Microsoft on Tuesday announced the new security features that will be available in the latest version of Windows 11.
Windows 11 feature updates are released in the second half of each calendar year. The latest update, 23H2, is being gradually rolled out to users, with Microsoft expecting the new features to reach all devices by the release of the November 2023 security updates.
However, customers with eligible devices running Windows 11 version 22H2 can get the updates sooner by going to the Windows Update section in Settings and enabling the ‘Get the latest updates as soon as they’re available’ option.
Microsoft said its goal is to simplify and modernize security for IT teams by reducing the attack surface.
The latest Windows 11 update expands support for passkeys, which are replacing passwords to offer enhanced security. Users will be able to use and secure passkeys via their phone or Windows Hello (including Hello for Business), enabling them to sign in to a website or application using a device PIN, their face or their fingerprint.
On Windows 11, passkeys will work not only with Microsoft’s Edge browser, but also Chrome, Firefox, and others.
In addition, organizations can remove the use of passwords right from the start by using Windows Hello for Business or FIDO2 security keys.

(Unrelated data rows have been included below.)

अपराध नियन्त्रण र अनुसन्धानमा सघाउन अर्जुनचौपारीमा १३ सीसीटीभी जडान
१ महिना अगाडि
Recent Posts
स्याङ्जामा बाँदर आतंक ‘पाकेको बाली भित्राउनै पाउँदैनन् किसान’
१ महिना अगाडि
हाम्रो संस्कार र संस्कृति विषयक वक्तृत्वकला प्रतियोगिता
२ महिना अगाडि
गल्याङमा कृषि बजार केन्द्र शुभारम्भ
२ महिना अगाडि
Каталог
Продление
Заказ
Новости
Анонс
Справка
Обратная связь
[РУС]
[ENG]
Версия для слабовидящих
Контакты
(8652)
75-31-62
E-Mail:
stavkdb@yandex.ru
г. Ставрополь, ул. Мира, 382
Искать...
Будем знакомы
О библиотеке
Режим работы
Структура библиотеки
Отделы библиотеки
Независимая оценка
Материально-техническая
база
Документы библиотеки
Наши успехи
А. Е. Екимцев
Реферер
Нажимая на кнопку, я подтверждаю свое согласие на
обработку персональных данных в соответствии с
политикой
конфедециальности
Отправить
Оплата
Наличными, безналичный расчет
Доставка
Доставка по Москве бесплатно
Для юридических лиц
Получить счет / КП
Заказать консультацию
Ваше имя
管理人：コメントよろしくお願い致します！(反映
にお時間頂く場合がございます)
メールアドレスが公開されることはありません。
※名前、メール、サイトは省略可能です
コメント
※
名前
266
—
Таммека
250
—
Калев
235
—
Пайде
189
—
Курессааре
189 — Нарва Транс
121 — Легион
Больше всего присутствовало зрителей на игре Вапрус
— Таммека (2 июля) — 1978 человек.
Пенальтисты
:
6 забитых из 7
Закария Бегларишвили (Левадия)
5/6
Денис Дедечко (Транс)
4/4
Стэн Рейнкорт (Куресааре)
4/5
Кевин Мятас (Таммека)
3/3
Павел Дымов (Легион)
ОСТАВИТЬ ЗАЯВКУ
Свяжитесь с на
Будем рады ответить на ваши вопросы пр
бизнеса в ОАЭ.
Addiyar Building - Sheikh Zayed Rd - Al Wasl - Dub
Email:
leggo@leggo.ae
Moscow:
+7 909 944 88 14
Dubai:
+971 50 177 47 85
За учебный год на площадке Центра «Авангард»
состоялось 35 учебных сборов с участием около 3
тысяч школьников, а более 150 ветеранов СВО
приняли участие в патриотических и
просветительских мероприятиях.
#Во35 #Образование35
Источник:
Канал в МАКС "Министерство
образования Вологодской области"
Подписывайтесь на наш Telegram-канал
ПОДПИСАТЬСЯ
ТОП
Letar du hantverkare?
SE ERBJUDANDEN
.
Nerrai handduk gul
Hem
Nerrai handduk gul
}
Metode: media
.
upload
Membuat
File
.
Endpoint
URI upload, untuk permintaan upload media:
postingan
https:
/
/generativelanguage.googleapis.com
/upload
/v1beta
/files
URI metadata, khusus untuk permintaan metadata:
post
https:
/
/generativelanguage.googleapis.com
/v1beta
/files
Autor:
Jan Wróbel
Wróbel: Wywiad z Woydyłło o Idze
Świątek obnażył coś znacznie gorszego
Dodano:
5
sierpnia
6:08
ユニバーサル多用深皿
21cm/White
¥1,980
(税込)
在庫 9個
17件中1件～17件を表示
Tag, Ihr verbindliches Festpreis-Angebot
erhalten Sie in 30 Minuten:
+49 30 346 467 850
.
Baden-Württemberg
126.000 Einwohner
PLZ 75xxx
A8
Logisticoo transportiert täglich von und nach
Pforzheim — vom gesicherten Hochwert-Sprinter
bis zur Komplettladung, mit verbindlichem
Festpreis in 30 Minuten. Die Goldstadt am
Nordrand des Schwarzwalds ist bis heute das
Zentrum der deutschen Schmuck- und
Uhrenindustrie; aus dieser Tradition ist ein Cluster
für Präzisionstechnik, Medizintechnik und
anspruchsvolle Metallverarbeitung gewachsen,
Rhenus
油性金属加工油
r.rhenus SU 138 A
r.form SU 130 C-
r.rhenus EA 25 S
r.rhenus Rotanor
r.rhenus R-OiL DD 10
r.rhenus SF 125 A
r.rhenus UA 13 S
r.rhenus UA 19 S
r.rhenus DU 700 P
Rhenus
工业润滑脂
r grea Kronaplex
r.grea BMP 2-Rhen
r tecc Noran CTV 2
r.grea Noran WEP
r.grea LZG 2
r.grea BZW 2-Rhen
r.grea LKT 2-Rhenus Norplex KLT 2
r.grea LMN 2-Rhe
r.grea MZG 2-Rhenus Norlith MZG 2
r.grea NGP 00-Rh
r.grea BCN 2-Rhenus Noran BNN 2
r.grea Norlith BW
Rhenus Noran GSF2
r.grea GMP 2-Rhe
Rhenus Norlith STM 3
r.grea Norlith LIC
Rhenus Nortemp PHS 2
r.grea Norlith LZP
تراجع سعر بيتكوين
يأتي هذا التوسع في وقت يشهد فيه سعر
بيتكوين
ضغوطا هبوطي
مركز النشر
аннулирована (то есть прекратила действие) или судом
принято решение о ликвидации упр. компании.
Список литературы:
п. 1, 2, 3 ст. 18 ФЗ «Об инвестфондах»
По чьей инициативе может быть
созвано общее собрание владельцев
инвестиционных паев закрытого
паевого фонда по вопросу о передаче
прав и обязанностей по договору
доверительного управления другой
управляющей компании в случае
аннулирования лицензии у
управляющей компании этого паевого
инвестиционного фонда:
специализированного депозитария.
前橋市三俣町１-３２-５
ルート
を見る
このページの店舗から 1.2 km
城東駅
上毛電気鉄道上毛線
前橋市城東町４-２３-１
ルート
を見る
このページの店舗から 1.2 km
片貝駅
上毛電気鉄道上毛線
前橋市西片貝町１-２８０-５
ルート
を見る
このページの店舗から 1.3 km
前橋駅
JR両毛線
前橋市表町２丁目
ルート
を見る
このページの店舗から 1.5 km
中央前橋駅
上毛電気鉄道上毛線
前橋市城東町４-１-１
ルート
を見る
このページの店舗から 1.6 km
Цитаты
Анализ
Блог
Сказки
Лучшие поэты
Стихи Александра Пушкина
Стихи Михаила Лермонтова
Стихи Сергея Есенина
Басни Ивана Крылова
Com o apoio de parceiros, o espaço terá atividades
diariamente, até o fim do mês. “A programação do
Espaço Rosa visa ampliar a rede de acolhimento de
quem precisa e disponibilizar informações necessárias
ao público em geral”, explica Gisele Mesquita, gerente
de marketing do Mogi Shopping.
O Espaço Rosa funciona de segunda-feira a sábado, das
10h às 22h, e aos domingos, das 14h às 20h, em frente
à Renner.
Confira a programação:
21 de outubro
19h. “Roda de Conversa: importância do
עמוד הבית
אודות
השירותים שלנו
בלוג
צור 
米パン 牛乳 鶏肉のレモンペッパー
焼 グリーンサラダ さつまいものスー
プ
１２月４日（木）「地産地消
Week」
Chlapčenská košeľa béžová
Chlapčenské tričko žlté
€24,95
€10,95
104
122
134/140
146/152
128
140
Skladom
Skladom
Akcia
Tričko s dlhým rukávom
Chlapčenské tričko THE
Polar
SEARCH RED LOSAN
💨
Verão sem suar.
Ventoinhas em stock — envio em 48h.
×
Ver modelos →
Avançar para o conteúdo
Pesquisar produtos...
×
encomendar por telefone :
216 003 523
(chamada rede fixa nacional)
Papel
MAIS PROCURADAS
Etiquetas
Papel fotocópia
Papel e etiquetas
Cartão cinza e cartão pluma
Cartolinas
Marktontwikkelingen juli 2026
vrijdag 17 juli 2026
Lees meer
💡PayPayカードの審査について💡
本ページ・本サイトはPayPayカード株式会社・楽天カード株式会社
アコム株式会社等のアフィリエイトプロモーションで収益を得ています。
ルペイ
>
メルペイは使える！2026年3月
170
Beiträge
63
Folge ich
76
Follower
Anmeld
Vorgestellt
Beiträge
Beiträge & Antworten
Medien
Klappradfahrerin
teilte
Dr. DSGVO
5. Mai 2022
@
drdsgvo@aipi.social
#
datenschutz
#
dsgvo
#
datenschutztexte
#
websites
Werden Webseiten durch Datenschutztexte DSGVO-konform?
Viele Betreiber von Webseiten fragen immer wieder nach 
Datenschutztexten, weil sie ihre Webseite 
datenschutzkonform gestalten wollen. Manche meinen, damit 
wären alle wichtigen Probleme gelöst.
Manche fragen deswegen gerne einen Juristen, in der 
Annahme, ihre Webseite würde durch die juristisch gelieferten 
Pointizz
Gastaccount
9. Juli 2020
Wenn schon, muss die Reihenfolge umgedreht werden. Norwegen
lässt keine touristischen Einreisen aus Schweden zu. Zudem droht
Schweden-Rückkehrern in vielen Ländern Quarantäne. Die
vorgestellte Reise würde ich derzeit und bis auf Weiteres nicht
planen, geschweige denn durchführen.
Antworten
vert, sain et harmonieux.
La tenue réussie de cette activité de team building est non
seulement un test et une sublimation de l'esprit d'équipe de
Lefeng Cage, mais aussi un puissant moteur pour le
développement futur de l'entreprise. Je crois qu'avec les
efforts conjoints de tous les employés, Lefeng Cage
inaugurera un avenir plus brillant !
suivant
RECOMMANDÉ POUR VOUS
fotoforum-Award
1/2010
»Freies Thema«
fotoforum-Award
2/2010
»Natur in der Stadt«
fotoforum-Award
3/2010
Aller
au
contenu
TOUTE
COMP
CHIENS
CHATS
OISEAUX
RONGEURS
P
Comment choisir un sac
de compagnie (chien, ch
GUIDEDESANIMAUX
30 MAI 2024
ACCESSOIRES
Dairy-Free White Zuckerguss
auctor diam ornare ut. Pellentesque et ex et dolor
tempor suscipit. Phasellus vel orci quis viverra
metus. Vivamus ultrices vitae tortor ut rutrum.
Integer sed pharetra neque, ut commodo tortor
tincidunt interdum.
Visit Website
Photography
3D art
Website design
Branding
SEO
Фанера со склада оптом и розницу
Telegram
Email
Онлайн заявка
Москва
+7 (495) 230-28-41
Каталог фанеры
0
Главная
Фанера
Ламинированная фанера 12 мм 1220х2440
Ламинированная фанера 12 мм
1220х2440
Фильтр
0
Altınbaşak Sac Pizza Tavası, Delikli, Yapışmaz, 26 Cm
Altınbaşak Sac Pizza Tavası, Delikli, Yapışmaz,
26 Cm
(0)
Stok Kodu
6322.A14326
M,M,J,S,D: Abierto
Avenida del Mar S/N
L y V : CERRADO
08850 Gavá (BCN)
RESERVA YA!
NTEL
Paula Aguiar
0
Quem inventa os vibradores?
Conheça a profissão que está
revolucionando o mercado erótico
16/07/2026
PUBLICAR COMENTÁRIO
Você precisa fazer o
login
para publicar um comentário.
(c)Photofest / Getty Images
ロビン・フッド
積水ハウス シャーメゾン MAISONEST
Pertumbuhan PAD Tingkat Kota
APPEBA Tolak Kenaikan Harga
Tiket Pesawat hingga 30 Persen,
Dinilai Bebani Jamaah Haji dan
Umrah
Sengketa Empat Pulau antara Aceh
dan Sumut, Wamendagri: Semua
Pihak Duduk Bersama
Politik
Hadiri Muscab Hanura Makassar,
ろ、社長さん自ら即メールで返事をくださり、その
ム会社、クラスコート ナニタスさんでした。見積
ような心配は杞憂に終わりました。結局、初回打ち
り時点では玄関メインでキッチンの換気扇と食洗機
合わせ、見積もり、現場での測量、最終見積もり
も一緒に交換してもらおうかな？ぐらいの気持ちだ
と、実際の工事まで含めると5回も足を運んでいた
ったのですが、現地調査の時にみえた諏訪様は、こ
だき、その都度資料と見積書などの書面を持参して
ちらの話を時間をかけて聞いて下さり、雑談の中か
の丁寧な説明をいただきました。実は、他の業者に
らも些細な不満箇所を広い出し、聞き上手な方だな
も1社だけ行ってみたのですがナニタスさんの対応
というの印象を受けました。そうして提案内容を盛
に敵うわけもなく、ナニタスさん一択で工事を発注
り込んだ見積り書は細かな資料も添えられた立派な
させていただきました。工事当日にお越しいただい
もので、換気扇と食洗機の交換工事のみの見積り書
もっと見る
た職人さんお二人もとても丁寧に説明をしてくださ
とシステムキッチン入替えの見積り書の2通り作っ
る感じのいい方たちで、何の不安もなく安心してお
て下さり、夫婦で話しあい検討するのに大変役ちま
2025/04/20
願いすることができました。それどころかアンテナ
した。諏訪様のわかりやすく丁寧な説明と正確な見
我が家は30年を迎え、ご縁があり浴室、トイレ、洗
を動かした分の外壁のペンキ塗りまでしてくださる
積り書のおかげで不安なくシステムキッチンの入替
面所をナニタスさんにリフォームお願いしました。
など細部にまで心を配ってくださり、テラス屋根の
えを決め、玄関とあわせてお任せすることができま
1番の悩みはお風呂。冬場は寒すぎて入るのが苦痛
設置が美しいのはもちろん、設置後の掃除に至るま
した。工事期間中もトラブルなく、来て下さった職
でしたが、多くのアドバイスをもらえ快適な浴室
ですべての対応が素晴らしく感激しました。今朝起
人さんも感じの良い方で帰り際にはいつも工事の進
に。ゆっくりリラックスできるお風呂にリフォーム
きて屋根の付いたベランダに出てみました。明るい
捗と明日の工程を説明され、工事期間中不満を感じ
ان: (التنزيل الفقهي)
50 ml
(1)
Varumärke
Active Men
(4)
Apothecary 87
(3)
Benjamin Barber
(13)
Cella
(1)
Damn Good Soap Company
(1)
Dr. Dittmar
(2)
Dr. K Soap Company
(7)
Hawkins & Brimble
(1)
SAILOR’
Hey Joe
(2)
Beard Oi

“IT can now set a policy for Microsoft Entra ID joined machines, so users no longer see the option to enter a password when accessing company resources,” Microsoft explained. “Once the policy is set, it will remove passwords from the Windows user experience, both for device unlock as well as in-session authentication scenarios. With this change, users can now navigate through their core authentication scenarios using strong, phish-resistant credentials like Windows Hello for Business or FIDO2 security keys.”
Microsoft also announced improvements to the Intune cloud-based endpoint management solution. The App Control for Business feature (formerly known as Windows Defender Application Control) enables organizations to only allow approved and trusted applications to run on devices in an effort to prevent file-based malware attacks.
Organizations using Intune to manage devices will be able to configure App Control for Business from their admin console.
Another new feature is Config Refresh, which enables IT teams to revert policies to a secure state in case of tampering by users or unauthorized applications. Users can rely on Config Refresh to reset the device at regular intervals (for example, every 30 or 90 minutes). The feature can also be paused by IT admins for a specified time in case support staff needs to make changes.
Microsoft also announced Windows Firewall improvements, including new capabilities and features designed to make the firewall easier to manage.
On PCs with built-in presence sensors, the screen will dim when the user is not paying attention to save energy, and, for security purposes, the device will automatically lock when the user leaves.
Microsoft has also highlighted its coding security efforts, which include proactive code fuzzing, as well as additional security checks and balances in the software development lifecycle, including helping developers find bugs on their own with the aid of new automations and AI.